Zum 40-jährigen Bestehen setzt der Zoo verstärkt auf inhaltliche Vermittlung. Eine zentrale Rolle spielt die Fotoausstellung „Hopes“, die sich mit Umwelt- und Klimafragen beschäftigt und Besucher zum Nachdenken anregen soll.

Darüber hinaus sind zahlreiche Veranstaltungen geplant, darunter Themenwochenenden zu Biodiversität, Vögeln oder Primaten.

Auch das Erlebnisangebot wird ausgebaut: Besucher können an Tierpfleger-Programmen teilnehmen, Fütterungen begleiten oder spezielle Führungen buchen.

Erlebniswelten und neue Attraktionen

Ein besonderer Publikumsmagnet bleibt die „Jurassic Expedition“, eine Dinosaurier-Erlebniswelt mit lebensgroßen Modellen und interaktiven Angeboten. Die Attraktion wurde 2026 erweitert, unter anderem um neue Workshops und Abendveranstaltungen.

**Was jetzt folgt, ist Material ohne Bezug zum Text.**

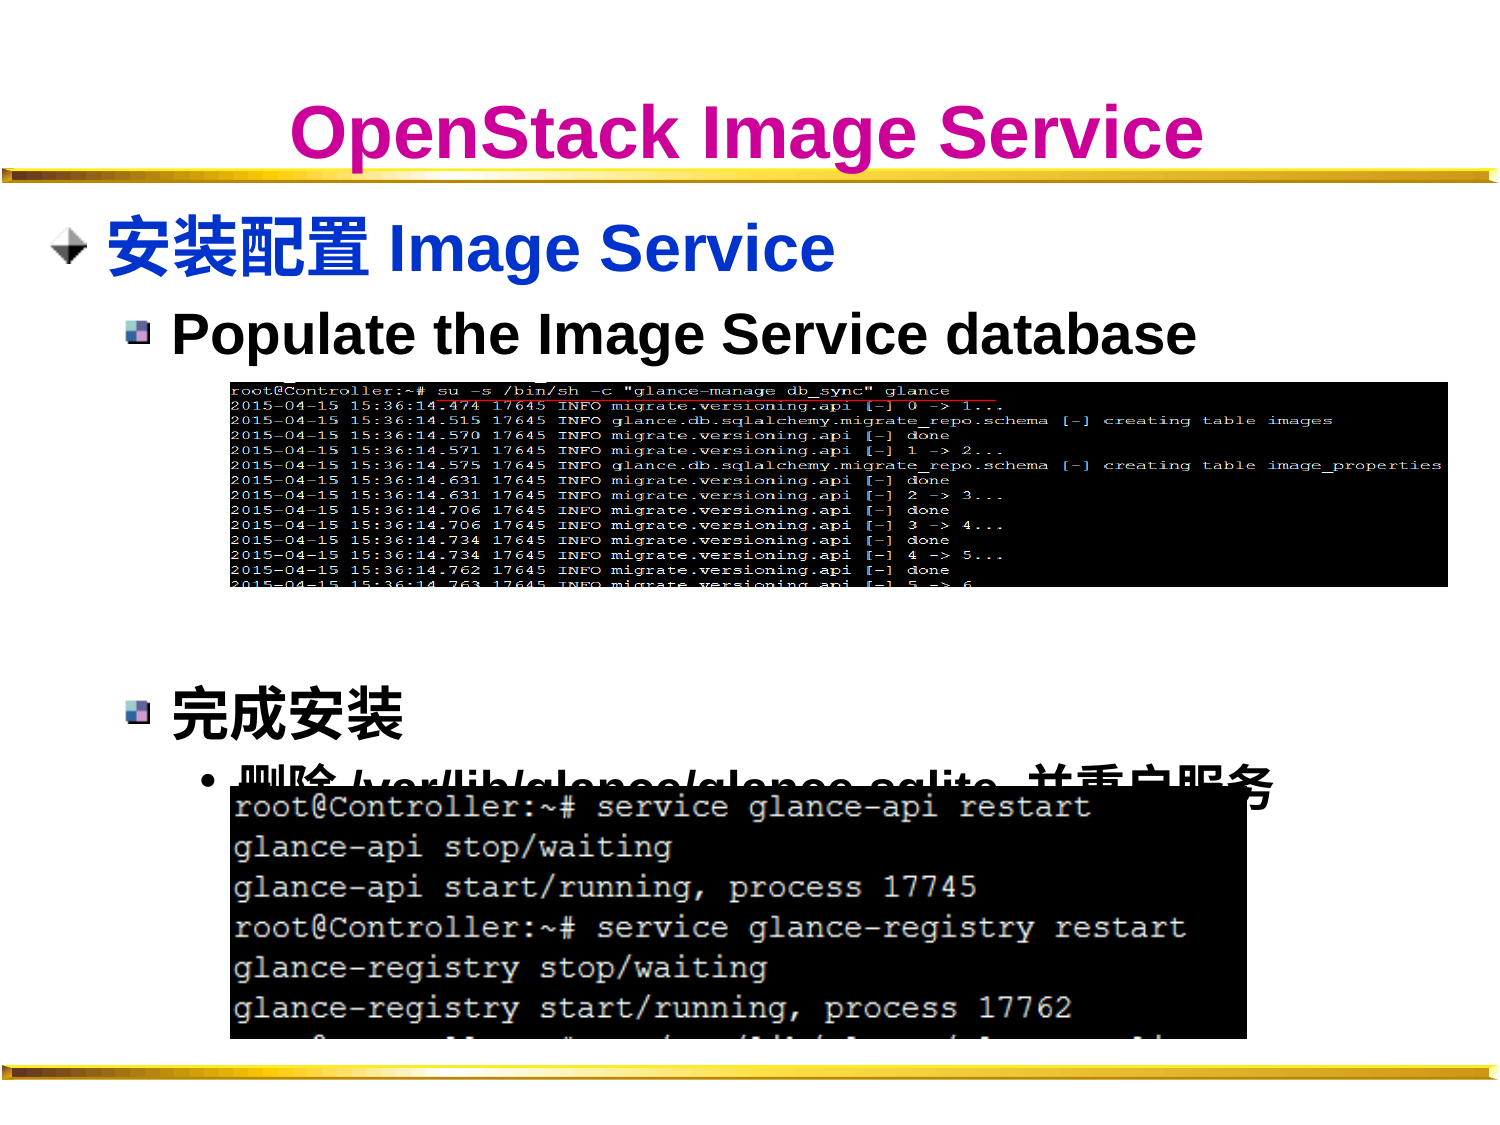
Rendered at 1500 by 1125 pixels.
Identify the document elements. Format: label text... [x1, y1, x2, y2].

title OpenStack Image Service [34, 96, 1461, 161]
picture [229, 381, 1448, 587]
picture [124, 319, 150, 344]
picture [229, 786, 1247, 1039]
list 安装配置Image Service Populate the Image Service database 完成安装 删除/var/lib/glance/glance.sqlite 并重启服务 [34, 197, 1463, 1041]
picture [49, 226, 87, 264]
picture [124, 699, 150, 724]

Parallel investiert der Zoo in Infrastruktur und Service, etwa durch digitale Ticketing-Systeme, neue Online-Angebote und zusätzliche Mobilitätslösungen für Besucher.

Rolle im europäischen Netzwerk

Der Zoo ist Teil internationaler Organisationen wie der EAZA und beteiligt sich an europäischen Zuchtprogrammen für bedrohte Arten. Diese Kooperationen ermöglichen den Austausch von Tieren und Wissen sowie die koordinierte Erhaltung genetischer Vielfalt.

Fazit

Das Pressedossier zeichnet das Bild eines Zoos im Wandel: weg vom reinen Freizeitangebot, hin zu einer Einrichtung mit wissenschaftlichem Anspruch und gesellschaftlicher Verantwortung.

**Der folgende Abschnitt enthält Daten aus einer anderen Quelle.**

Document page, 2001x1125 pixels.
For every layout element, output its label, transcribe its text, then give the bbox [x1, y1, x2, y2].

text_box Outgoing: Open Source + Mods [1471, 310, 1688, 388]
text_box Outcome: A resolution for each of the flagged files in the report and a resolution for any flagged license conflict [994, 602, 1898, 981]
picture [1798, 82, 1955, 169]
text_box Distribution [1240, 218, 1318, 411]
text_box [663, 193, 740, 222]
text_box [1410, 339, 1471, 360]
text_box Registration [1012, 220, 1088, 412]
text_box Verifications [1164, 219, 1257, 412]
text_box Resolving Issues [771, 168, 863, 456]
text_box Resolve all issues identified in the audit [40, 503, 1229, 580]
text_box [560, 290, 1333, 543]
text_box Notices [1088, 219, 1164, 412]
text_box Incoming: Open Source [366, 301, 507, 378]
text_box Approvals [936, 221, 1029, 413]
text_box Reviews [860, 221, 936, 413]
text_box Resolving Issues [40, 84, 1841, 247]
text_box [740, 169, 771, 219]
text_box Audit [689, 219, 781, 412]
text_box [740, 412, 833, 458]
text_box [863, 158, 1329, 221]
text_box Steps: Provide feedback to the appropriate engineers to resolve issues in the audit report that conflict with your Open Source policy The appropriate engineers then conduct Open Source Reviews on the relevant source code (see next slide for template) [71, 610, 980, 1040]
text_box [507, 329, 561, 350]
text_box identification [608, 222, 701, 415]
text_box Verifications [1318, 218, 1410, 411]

Mit dem Jubiläumsjahr 2026 will der Zoo Amnéville diese Entwicklung sichtbar machen – und zugleich neue Besuchergruppen ansprechen. Ob dieser Spagat zwischen Unterhaltung und Bildungsauftrag gelingt, dürfte auch davon abhängen, wie glaubwürdig die angekündigten Maßnahmen langfristig umgesetzt werden.